Saved data entries
==========
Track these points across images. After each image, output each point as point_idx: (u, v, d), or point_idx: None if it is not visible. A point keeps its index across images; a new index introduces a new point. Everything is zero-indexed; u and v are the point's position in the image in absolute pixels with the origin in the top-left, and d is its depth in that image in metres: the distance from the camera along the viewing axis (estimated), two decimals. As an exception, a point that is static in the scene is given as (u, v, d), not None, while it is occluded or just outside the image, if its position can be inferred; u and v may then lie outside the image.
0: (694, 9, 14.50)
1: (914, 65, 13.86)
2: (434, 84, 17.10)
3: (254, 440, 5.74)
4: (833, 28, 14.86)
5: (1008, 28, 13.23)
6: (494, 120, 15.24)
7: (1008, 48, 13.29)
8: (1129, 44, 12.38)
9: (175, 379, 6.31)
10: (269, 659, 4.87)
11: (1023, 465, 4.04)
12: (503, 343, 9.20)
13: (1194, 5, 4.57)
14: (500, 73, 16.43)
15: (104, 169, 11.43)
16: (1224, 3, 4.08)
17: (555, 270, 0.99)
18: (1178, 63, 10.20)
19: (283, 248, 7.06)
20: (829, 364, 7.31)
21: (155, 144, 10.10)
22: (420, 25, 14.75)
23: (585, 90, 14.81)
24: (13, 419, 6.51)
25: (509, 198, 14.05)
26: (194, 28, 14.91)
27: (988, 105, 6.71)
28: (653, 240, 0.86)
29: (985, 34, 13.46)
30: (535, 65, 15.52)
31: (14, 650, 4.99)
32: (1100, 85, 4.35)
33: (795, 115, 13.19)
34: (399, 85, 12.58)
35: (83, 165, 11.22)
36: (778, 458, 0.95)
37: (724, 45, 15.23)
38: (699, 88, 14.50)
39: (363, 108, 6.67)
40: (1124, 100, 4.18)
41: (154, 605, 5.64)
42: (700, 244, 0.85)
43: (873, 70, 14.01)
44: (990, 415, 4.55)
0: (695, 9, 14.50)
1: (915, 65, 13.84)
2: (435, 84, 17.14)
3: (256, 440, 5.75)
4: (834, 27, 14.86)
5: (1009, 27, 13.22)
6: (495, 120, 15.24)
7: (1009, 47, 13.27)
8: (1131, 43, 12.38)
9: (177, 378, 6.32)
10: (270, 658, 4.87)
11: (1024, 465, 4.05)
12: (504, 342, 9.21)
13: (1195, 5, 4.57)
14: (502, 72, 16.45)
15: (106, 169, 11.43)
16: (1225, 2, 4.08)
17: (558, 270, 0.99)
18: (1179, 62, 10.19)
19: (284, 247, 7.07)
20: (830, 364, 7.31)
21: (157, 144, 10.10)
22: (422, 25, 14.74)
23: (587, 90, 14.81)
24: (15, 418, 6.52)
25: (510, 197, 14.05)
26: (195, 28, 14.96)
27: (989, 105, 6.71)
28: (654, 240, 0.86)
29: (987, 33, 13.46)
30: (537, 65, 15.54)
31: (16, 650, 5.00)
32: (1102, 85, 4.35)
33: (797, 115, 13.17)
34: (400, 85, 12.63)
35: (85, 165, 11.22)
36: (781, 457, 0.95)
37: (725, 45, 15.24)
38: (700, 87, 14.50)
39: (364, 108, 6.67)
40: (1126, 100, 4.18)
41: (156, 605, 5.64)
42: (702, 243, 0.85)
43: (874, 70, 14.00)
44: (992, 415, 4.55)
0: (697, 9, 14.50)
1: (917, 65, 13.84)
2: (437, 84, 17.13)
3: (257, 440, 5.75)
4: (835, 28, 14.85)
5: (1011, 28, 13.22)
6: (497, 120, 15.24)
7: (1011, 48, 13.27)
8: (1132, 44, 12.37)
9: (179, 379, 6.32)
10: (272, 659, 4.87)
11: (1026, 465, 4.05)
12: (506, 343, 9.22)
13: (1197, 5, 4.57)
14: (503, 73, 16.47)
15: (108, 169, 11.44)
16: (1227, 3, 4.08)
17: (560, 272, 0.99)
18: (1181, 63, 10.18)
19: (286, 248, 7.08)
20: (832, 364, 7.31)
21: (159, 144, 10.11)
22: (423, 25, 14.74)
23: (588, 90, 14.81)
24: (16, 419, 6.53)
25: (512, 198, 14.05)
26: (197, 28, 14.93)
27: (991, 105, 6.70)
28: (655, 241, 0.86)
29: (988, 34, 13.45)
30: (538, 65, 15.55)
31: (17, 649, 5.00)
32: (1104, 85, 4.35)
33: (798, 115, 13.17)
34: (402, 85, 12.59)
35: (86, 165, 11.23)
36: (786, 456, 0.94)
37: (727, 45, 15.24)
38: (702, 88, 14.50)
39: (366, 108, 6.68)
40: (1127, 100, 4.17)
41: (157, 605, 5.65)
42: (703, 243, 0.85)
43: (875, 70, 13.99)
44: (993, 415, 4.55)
==========
* **WHAT YOU ARE ASKED TO DO**: Please return only the lines above, starting at the line that has "16: (1224, 3, 4.08)" and ending at the line that has "43: (873, 70, 14.01)", keeping both and leaving each one unchanged.

* **ANSWER SECTION**:
16: (1224, 3, 4.08)
17: (555, 270, 0.99)
18: (1178, 63, 10.20)
19: (283, 248, 7.06)
20: (829, 364, 7.31)
21: (155, 144, 10.10)
22: (420, 25, 14.75)
23: (585, 90, 14.81)
24: (13, 419, 6.51)
25: (509, 198, 14.05)
26: (194, 28, 14.91)
27: (988, 105, 6.71)
28: (653, 240, 0.86)
29: (985, 34, 13.46)
30: (535, 65, 15.52)
31: (14, 650, 4.99)
32: (1100, 85, 4.35)
33: (795, 115, 13.19)
34: (399, 85, 12.58)
35: (83, 165, 11.22)
36: (778, 458, 0.95)
37: (724, 45, 15.23)
38: (699, 88, 14.50)
39: (363, 108, 6.67)
40: (1124, 100, 4.18)
41: (154, 605, 5.64)
42: (700, 244, 0.85)
43: (873, 70, 14.01)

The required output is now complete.